On admission to the ED, blood work revealed hemoglobin 7.0 g/dL, hematocrit 19%, lactate dehydrogenase (LDH) 1543 IU/L, and unconjugated (indirect) bilirubin 4.8 mg/dL. Electrolytes and liver enzyme tests were within normal limits.

  1. Propose a drug-induced cause for these observations
  2. Is this type of adverse drug event common for this drug? This class of drugs?
  3. How should this patient be treated?
  4. What other laboratory tests might be useful?

Case 2

Patient presents to clinic because he ran out of atenolol. PMH includes hypertension, hyperlipidemia, impaired fasting glucose, and microcytic anemia. Routine labs include TIBC 585 ug/dL (normal 228-428), transferrin 418 mg/dL (normal 200-400), Fe 11 ug/dL, ferritin 5 ng/mL (normal 30-400).

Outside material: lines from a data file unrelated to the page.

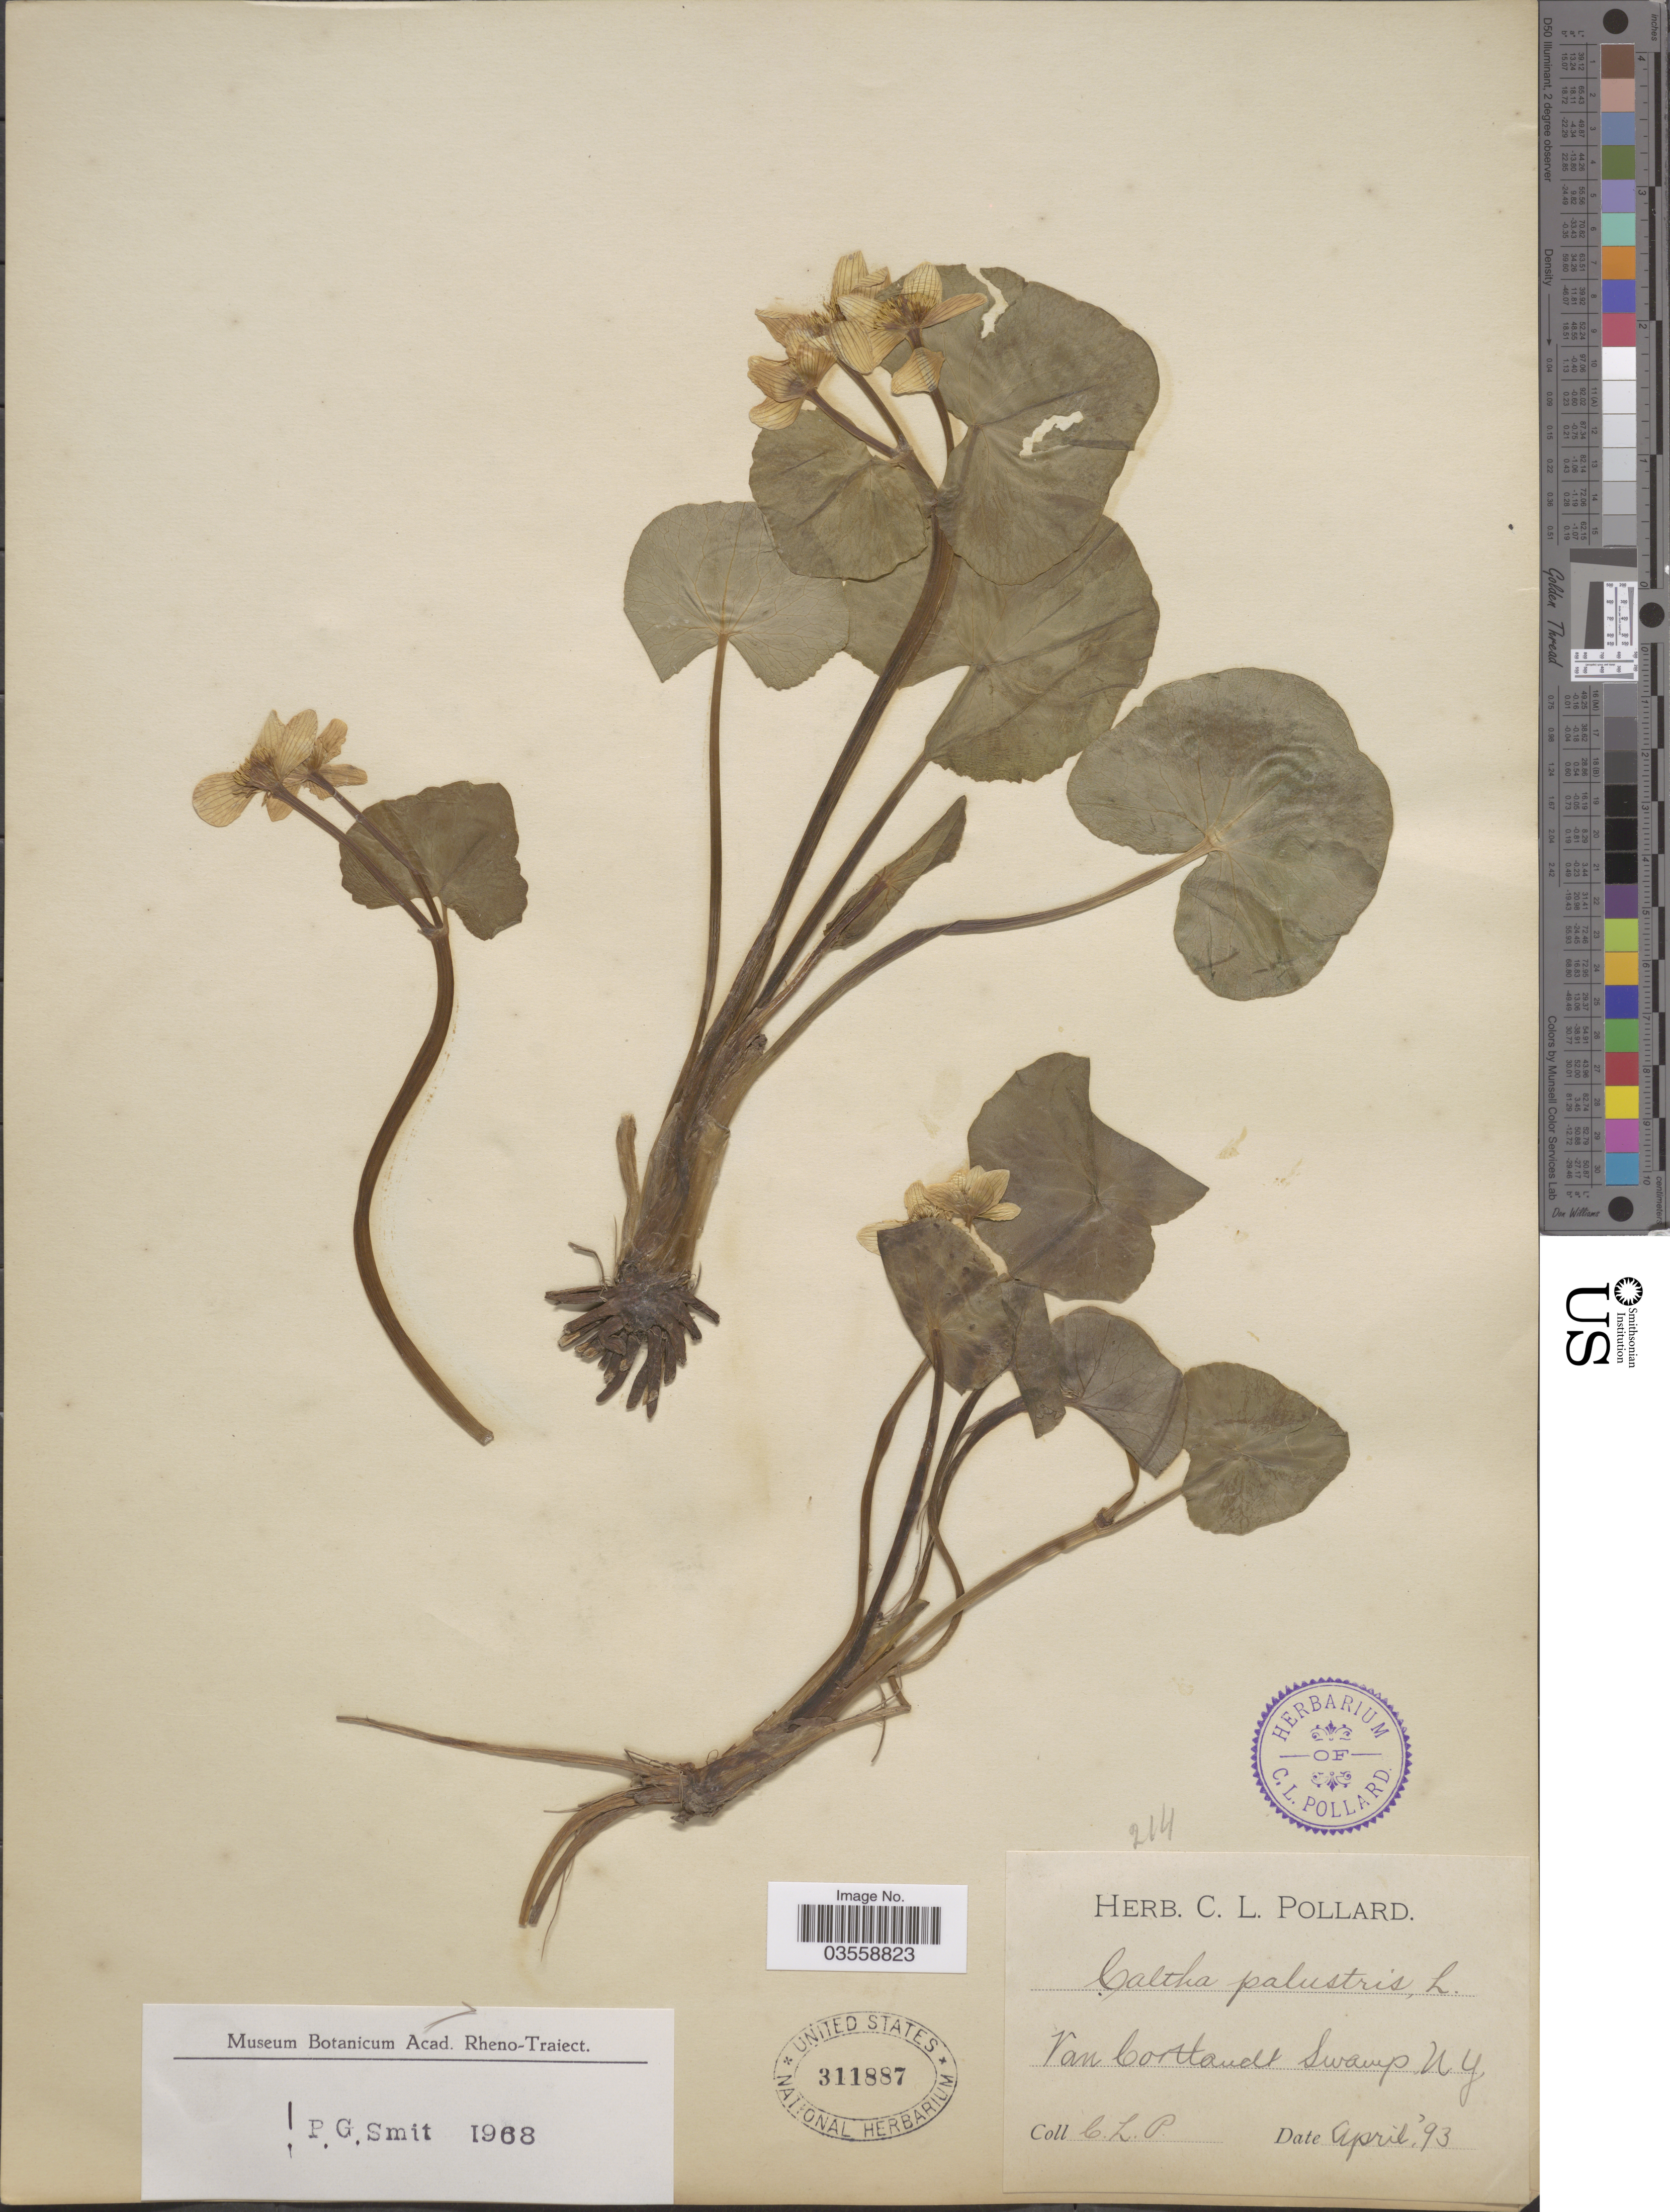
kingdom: Plantae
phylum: Tracheophyta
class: Magnoliopsida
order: Ranunculales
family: Ranunculaceae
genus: Caltha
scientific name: Caltha palustris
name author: L.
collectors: C. L. Pollard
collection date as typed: Transcribed d/m/y: /4/93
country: United States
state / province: New York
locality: Van Cortlandt Swamp.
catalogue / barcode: US 311887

  1. What is this patient’s % iron binding saturation? Is it consistent with the rest of his clinical picture?
  2. How would you classify this patient’s iron status?
  3. What kinds of drugs could cause these findings?
  4. What pathological conditions could cause these findings?
  5. What other laboratory tests might be indicated?

Case 3

A 56 year old white male presented with abdominal and ankle swelling of several months duration. The patient was well-developed, looked tanned even though it was winter, and had normal vital signs. His abdomen was protuberant with a fluid wave. There was no palpable liver edge.

Laboratory data showed normal values for Hb and leukocyte count, normal electrolytes, no blood ethanol, a marginally elevated bilirubin, slightly elevated AST and ALT, and a cholesterol of 182 mg/dL. The total serum iron was 316 µg/dL (normal: 65-170); transferrin 218 mg/dL (187-318); transferrin saturation, 95% (20-50%), and ferritin 2542 ng/mL (20-250).

  1. What is the likely diagnosis?
  2. Is there any significance to the fact that the patient looked well tanned?
  3. What values would you expect for TIBC?